::: Records supplied :::
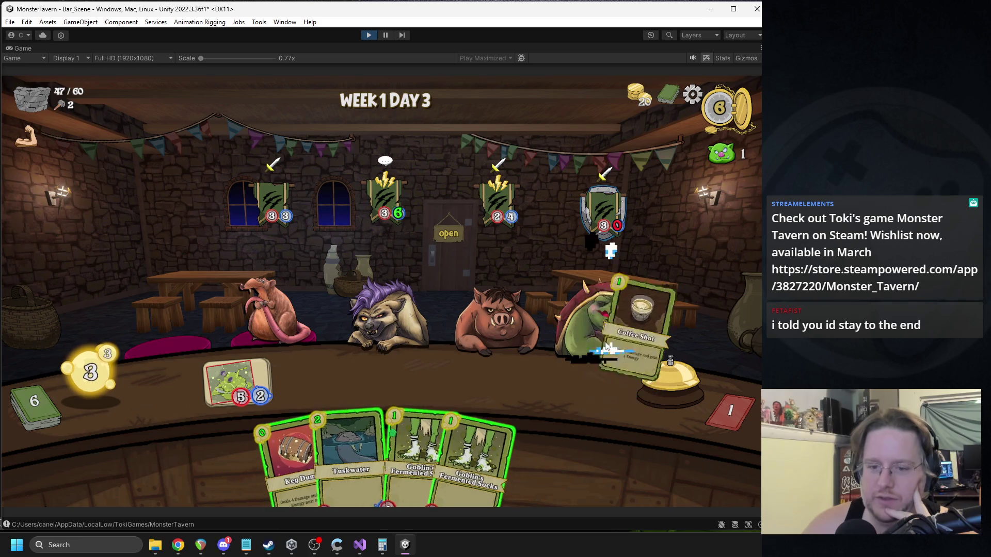
pyautogui.moveTo(242, 382)
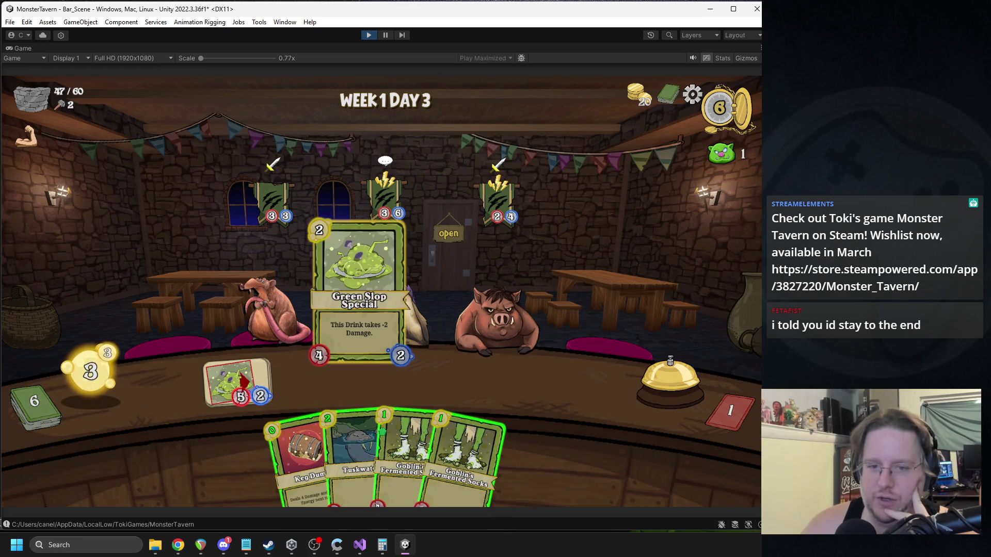
pyautogui.moveTo(399, 438)
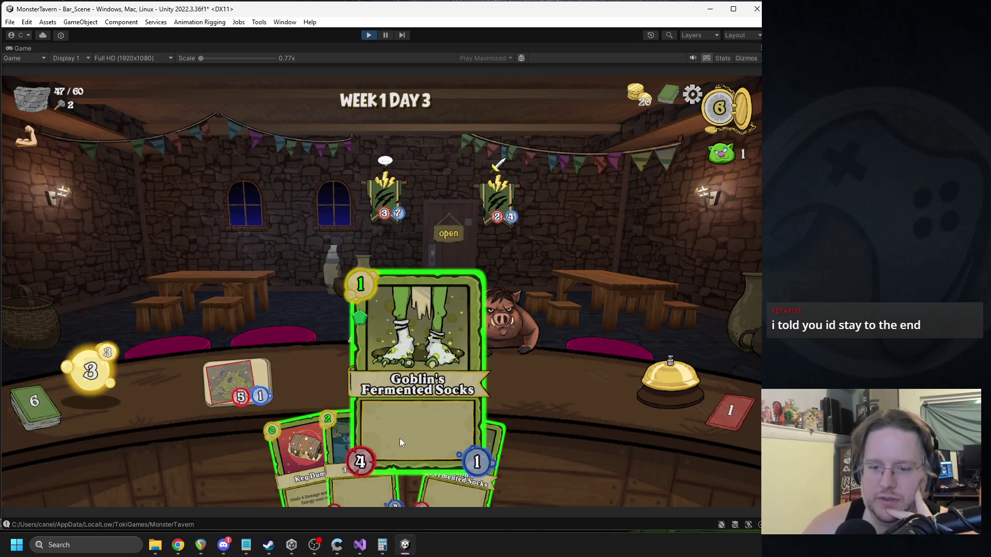
pyautogui.moveTo(399, 438); pyautogui.dragTo(343, 397)
pyautogui.moveTo(428, 448); pyautogui.dragTo(397, 381)
# Step: Play Keg Dump, end the round, then serve both hyenas Socks drinks to clear Day 3
pyautogui.moveTo(371, 438); pyautogui.dragTo(457, 349)
pyautogui.click(645, 372)
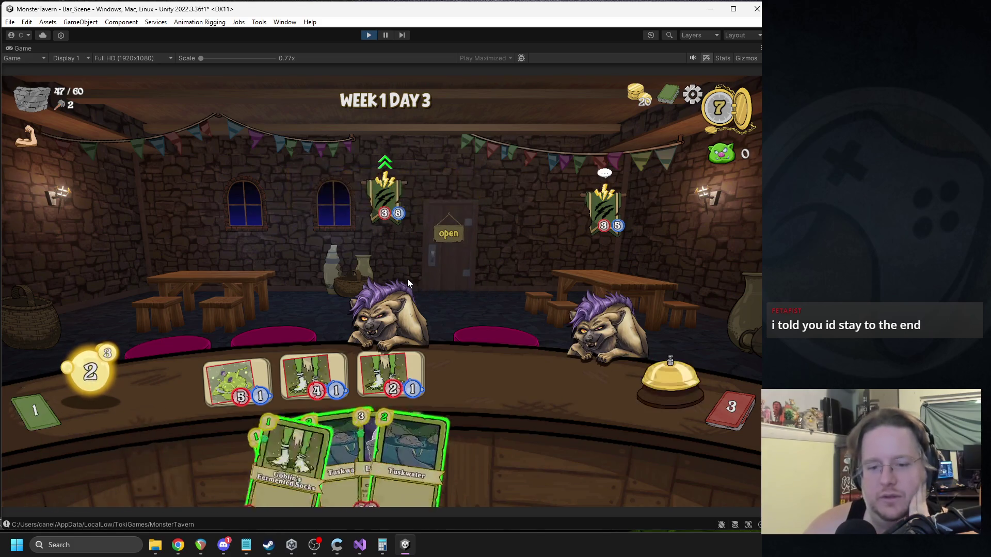
pyautogui.moveTo(390, 374)
pyautogui.mouseDown()
pyautogui.moveTo(309, 304)
pyautogui.moveTo(588, 308)
pyautogui.mouseUp()
pyautogui.moveTo(390, 374)
pyautogui.mouseDown()
pyautogui.moveTo(389, 307)
pyautogui.moveTo(393, 330)
pyautogui.mouseUp()
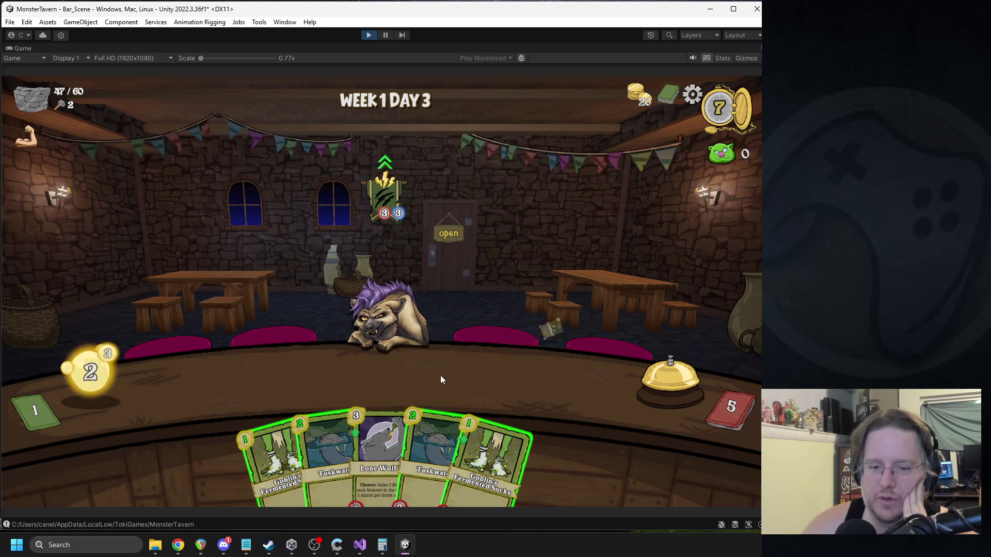
pyautogui.moveTo(477, 456); pyautogui.dragTo(239, 396)
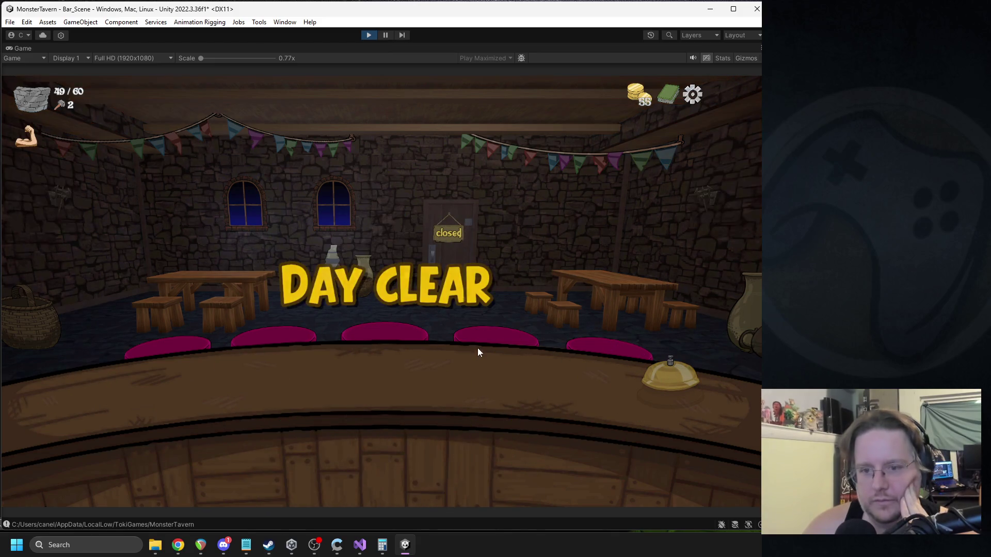
# Step: Review the deck, then take Keg Dump as the reward card
pyautogui.moveTo(447, 382)
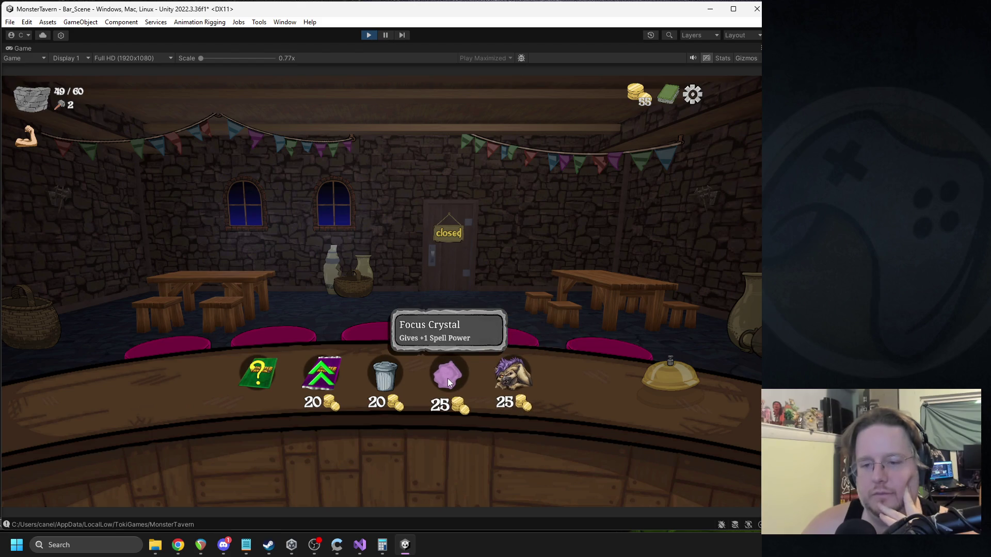
pyautogui.click(675, 97)
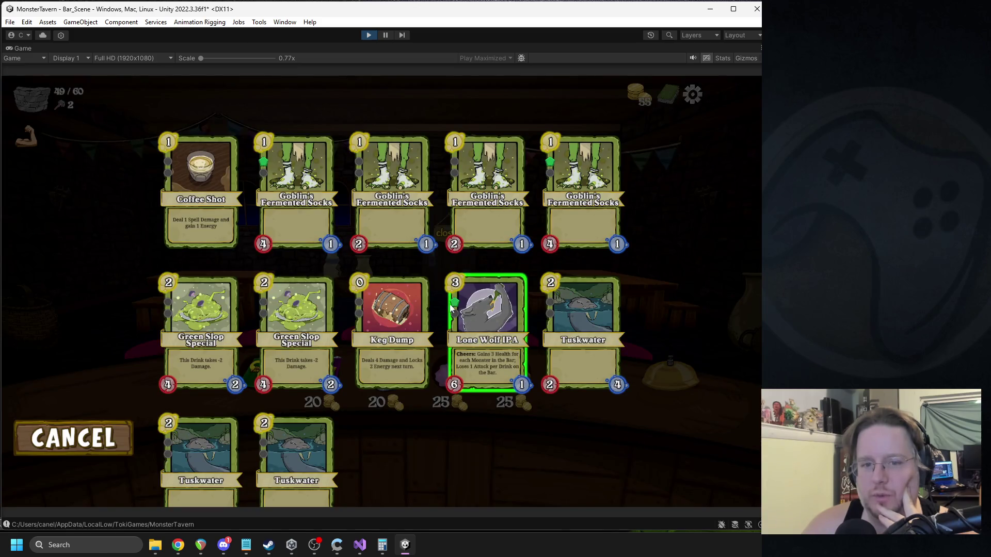
pyautogui.click(72, 438)
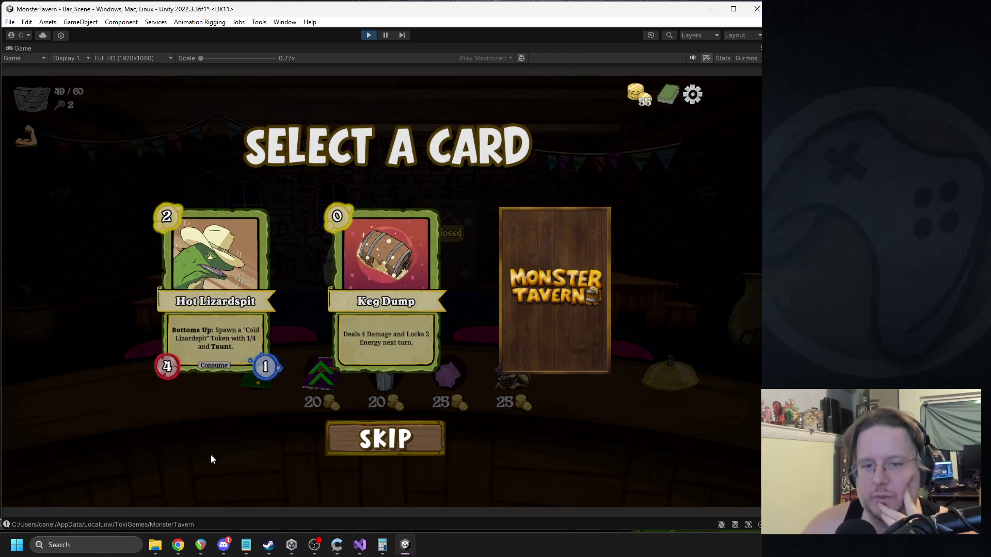
pyautogui.click(369, 284)
# Step: Buy the Focus Crystal and remove Tuskwater from the deck
pyautogui.click(445, 376)
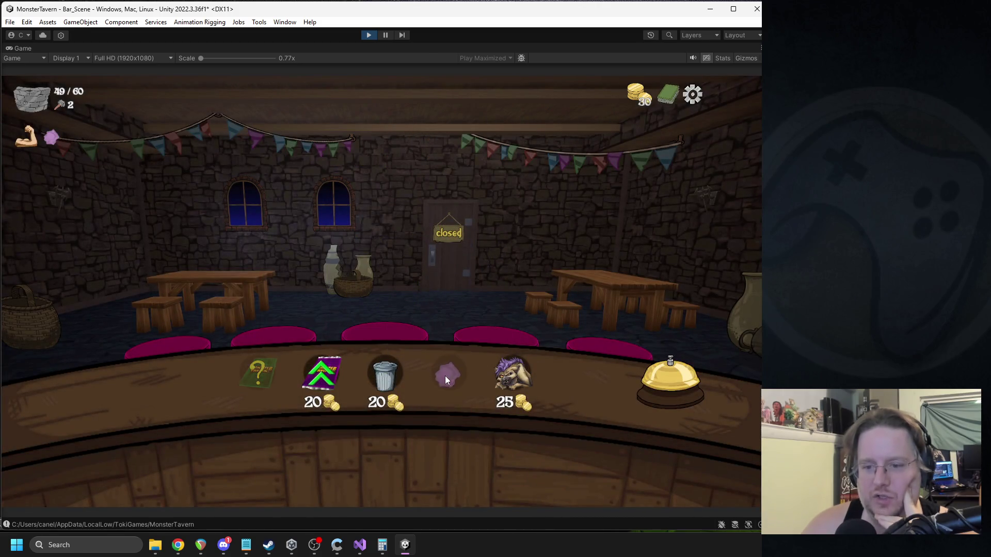
pyautogui.click(387, 386)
:::
* **What you will do**:
Some lines of the records above contain the word "Dump". How many are there? Reply with the number alone.

* **Written reply**:
2